*Records shown:*
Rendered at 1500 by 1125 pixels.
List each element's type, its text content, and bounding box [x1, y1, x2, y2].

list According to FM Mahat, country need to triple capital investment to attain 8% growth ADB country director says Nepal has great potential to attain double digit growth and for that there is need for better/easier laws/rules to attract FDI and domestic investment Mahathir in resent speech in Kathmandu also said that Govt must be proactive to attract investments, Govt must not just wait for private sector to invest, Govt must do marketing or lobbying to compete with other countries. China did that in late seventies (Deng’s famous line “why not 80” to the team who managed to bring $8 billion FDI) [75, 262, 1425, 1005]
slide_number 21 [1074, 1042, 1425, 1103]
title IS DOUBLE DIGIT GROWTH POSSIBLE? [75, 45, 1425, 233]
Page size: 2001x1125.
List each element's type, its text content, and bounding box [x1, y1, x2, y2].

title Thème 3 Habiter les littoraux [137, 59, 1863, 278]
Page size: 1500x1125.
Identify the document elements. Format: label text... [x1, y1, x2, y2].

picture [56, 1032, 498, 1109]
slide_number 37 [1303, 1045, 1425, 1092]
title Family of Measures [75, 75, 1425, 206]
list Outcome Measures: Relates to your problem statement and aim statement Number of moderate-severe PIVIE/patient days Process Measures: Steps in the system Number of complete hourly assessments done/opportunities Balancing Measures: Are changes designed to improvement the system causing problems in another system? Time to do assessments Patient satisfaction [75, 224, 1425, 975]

*Written task:*
For each line above that includes "Page", make a copy.

*Written response:*
Page size: 2001x1125.
Page size: 1500x1125.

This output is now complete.